Yee Pleads Not Guilty to Racketeering Charge

     SAN FRANCISCO (CN) – Reporters followed suspended State Sen. Leland Yee after a hearing Thursday morning in federal court, but he declined to comment on an additional racketeering charge that a grand jury added to an indictment against him and 28 other defendants last week.
     Yee pleaded not guilty to all charges, including wire fraud and conspiracy to deal in firearms. The embattled senator from San Francisco is accused of offering to help undercover FBI agents buy assault weapons from suspected terrorist group Moro Islamic Liberation Front in the Philippines, along with doing political favors and voting on certain legislative bills in exchange for campaign donations.
     Investigators said Yee allegedly told undercover agents that he needed to retire a $32,000 debt from his failed 2011 mayoral bid before he could announce his intent to run for Secretary of State. He supposedly agreed to vote for several bills, including medical marijuana legislation, and allegedly helped a phony software company called Well Tech to obtain state government grants and contracts.
     The solicitations for donations were allegedly made by his political consultant Keith Jackson, a former San Francisco school board president who is also indicted for narcotics conspiracy, wire fraud, murder for hire and conspiracy to import firearms. Jackson pleaded not guilty Monday.
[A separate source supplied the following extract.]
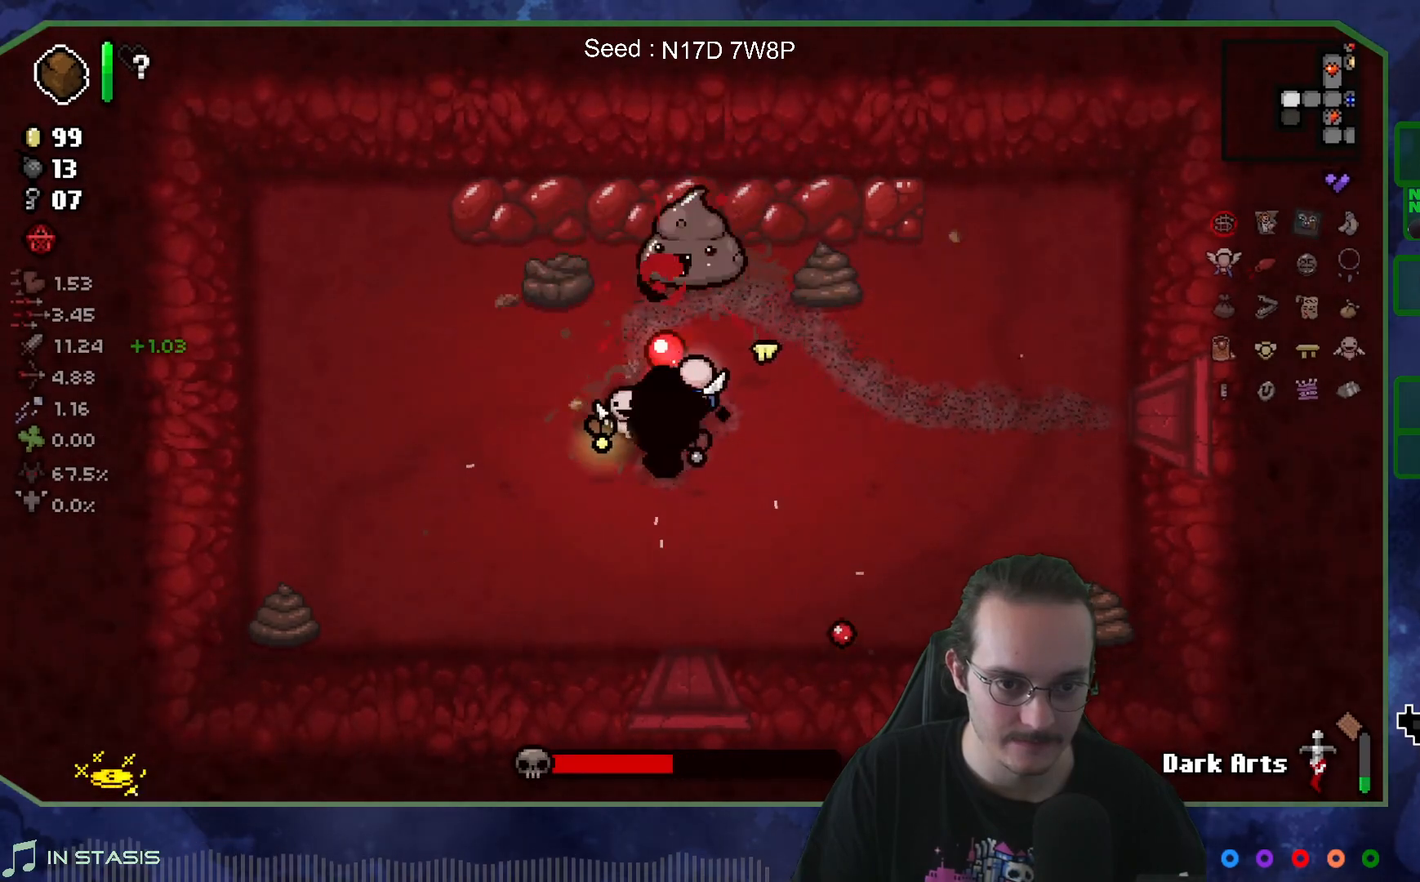
{"buttons": [], "left_stick": "center", "right_stick": "up", "events": [[33, "left_stick", "center"], [233, "left_stick", "down"], [383, "left_stick", "center"]]}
     All the charges against Yee and Jackson stem from a five-year FBI investigation that ensnared former Chinatown gangster Raymond “Shrimp-Boy” Chow, the leader of a Chinese-American fraternal organization whose headquarters were raided in March. Chow was indicted on charges of racketeering, money laundering and conspiracy to traffic in contraband cigarettes.
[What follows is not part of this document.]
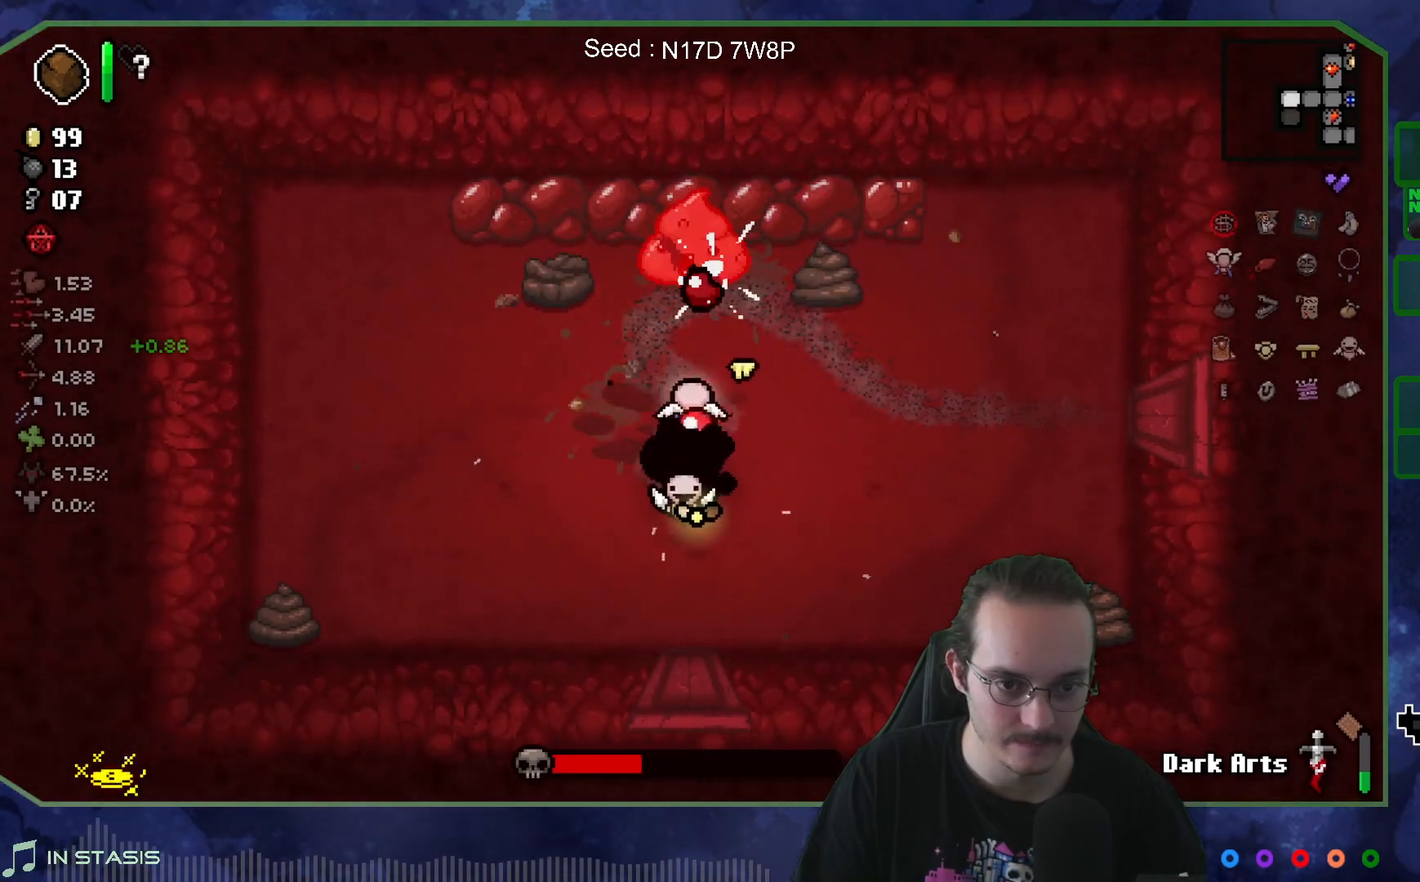
{"buttons": [], "left_stick": "center", "right_stick": "up", "events": []}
     Chow pleaded not guilty at a hearing Wednesday, and his lawyers claim that the FBI has a weak case against Chow who they claim never actually committed any crimes himself.
     Before Yee’s hearing Thursday morning, reporters lamented that the senator used a private entrance into the federal building to avoid the throng of cameramen gathered outside.
     Yee stood with the public in the hallway before the hearing, laughing and joking with his lawyers, but hurried out of the courtroom after entering his plea. Reporters were close behind, asking for comment about his defense strategy.
     “No comment,” Yee said.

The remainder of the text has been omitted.